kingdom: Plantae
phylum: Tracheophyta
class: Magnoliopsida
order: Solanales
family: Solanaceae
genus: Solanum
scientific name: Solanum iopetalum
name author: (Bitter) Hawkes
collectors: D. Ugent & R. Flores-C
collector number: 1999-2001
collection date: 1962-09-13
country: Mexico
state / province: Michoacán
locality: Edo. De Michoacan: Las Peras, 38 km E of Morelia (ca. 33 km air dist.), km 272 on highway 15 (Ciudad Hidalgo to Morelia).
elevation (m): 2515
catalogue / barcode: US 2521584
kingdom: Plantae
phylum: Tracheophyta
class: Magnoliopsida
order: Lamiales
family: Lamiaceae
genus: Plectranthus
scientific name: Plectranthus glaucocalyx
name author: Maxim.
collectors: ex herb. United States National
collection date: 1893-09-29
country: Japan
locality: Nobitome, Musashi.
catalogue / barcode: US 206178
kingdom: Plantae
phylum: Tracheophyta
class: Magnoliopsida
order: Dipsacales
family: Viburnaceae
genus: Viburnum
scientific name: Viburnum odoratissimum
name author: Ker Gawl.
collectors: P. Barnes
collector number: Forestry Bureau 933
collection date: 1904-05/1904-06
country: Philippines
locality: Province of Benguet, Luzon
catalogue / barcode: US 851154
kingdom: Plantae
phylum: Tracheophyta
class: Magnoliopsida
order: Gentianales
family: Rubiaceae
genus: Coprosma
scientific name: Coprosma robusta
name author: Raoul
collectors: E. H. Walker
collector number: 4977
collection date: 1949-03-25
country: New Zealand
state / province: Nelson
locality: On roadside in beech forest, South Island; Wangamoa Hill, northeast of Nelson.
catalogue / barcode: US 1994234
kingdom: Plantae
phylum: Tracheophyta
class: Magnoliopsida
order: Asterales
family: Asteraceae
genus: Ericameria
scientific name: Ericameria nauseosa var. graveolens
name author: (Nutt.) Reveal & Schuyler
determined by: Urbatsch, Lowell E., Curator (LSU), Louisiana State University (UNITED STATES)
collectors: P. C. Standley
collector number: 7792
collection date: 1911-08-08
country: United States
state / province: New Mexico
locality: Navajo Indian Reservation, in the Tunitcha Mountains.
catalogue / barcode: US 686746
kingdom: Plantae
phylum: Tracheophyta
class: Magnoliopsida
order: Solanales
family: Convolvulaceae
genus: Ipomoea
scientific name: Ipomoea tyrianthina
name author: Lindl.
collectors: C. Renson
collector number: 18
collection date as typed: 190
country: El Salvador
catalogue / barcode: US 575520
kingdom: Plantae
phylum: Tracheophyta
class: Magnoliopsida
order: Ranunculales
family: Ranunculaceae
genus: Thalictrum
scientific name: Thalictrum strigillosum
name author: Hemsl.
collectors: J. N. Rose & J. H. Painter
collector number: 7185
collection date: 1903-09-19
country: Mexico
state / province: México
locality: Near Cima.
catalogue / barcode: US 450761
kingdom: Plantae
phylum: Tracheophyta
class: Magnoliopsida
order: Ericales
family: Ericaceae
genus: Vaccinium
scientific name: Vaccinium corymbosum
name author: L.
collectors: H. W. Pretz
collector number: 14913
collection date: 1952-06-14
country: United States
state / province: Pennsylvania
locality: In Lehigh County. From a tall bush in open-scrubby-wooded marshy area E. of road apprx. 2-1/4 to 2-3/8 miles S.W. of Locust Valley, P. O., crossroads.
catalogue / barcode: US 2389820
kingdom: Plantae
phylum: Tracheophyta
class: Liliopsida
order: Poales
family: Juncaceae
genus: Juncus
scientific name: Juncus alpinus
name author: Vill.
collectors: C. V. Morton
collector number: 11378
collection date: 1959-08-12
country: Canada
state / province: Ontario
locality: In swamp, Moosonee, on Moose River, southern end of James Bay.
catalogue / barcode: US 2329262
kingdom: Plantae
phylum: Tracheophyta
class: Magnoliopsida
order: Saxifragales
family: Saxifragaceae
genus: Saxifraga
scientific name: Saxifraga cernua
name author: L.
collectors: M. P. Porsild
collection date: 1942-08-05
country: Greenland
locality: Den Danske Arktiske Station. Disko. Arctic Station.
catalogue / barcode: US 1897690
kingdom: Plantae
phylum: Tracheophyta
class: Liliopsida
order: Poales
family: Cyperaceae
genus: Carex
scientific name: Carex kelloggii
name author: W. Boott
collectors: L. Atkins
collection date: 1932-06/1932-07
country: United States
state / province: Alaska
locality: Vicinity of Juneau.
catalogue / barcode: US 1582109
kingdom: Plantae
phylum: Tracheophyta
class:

- - - - - - -

AIM OF THE EXERCISE:
Print all of the rows above verbatim, keeping their order, wording, and punctuation unchanged.

ANSWER TO THE EXERCISE:
kingdom: Plantae
phylum: Tracheophyta
class: Magnoliopsida
order: Solanales
family: Solanaceae
genus: Solanum
scientific name: Solanum iopetalum
name author: (Bitter) Hawkes
collectors: D. Ugent & R. Flores-C
collector number: 1999-2001
collection date: 1962-09-13
country: Mexico
state / province: Michoacán
locality: Edo. De Michoacan: Las Peras, 38 km E of Morelia (ca. 33 km air dist.), km 272 on highway 15 (Ciudad Hidalgo to Morelia).
elevation (m): 2515
catalogue / barcode: US 2521584
kingdom: Plantae
phylum: Tracheophyta
class: Magnoliopsida
order: Lamiales
family: Lamiaceae
genus: Plectranthus
scientific name: Plectranthus glaucocalyx
name author: Maxim.
collectors: ex herb. United States National
collection date: 1893-09-29
country: Japan
locality: Nobitome, Musashi.
catalogue / barcode: US 206178
kingdom: Plantae
phylum: Tracheophyta
class: Magnoliopsida
order: Dipsacales
family: Viburnaceae
genus: Viburnum
scientific name: Viburnum odoratissimum
name author: Ker Gawl.
collectors: P. Barnes
collector number: Forestry Bureau 933
collection date: 1904-05/1904-06
country: Philippines
locality: Province of Benguet, Luzon
catalogue / barcode: US 851154
kingdom: Plantae
phylum: Tracheophyta
class: Magnoliopsida
order: Gentianales
family: Rubiaceae
genus: Coprosma
scientific name: Coprosma robusta
name author: Raoul
collectors: E. H. Walker
collector number: 4977
collection date: 1949-03-25
country: New Zealand
state / province: Nelson
locality: On roadside in beech forest, South Island; Wangamoa Hill, northeast of Nelson.
catalogue / barcode: US 1994234
kingdom: Plantae
phylum: Tracheophyta
class: Magnoliopsida
order: Asterales
family: Asteraceae
genus: Ericameria
scientific name: Ericameria nauseosa var. graveolens
name author: (Nutt.) Reveal & Schuyler
determined by: Urbatsch, Lowell E., Curator (LSU), Louisiana State University (UNITED STATES)
collectors: P. C. Standley
collector number: 7792
collection date: 1911-08-08
country: United States
state / province: New Mexico
locality: Navajo Indian Reservation, in the Tunitcha Mountains.
catalogue / barcode: US 686746
kingdom: Plantae
phylum: Tracheophyta
class: Magnoliopsida
order: Solanales
family: Convolvulaceae
genus: Ipomoea
scientific name: Ipomoea tyrianthina
name author: Lindl.
collectors: C. Renson
collector number: 18
collection date as typed: 190
country: El Salvador
catalogue / barcode: US 575520
kingdom: Plantae
phylum: Tracheophyta
class: Magnoliopsida
order: Ranunculales
family: Ranunculaceae
genus: Thalictrum
scientific name: Thalictrum strigillosum
name author: Hemsl.
collectors: J. N. Rose & J. H. Painter
collector number: 7185
collection date: 1903-09-19
country: Mexico
state / province: México
locality: Near Cima.
catalogue / barcode: US 450761
kingdom: Plantae
phylum: Tracheophyta
class: Magnoliopsida
order: Ericales
family: Ericaceae
genus: Vaccinium
scientific name: Vaccinium corymbosum
name author: L.
collectors: H. W. Pretz
collector number: 14913
collection date: 1952-06-14
country: United States
state / province: Pennsylvania
locality: In Lehigh County. From a tall bush in open-scrubby-wooded marshy area E. of road apprx. 2-1/4 to 2-3/8 miles S.W. of Locust Valley, P. O., crossroads.
catalogue / barcode: US 2389820
kingdom: Plantae
phylum: Tracheophyta
class: Liliopsida
order: Poales
family: Juncaceae
genus: Juncus
scientific name: Juncus alpinus
name author: Vill.
collectors: C. V. Morton
collector number: 11378
collection date: 1959-08-12
country: Canada
state / province: Ontario
locality: In swamp, Moosonee, on Moose River, southern end of James Bay.
catalogue / barcode: US 2329262
kingdom: Plantae
phylum: Tracheophyta
class: Magnoliopsida
order: Saxifragales
family: Saxifragaceae
genus: Saxifraga
scientific name: Saxifraga cernua
name author: L.
collectors: M. P. Porsild
collection date: 1942-08-05
country: Greenland
locality: Den Danske Arktiske Station. Disko. Arctic Station.
catalogue / barcode: US 1897690
kingdom: Plantae
phylum: Tracheophyta
class: Liliopsida
order: Poales
family: Cyperaceae
genus: Carex
scientific name: Carex kelloggii
name author: W. Boott
collectors: L. Atkins
collection date: 1932-06/1932-07
country: United States
state / province: Alaska
locality: Vicinity of Juneau.
catalogue / barcode: US 1582109
kingdom: Plantae
phylum: Tracheophyta
class:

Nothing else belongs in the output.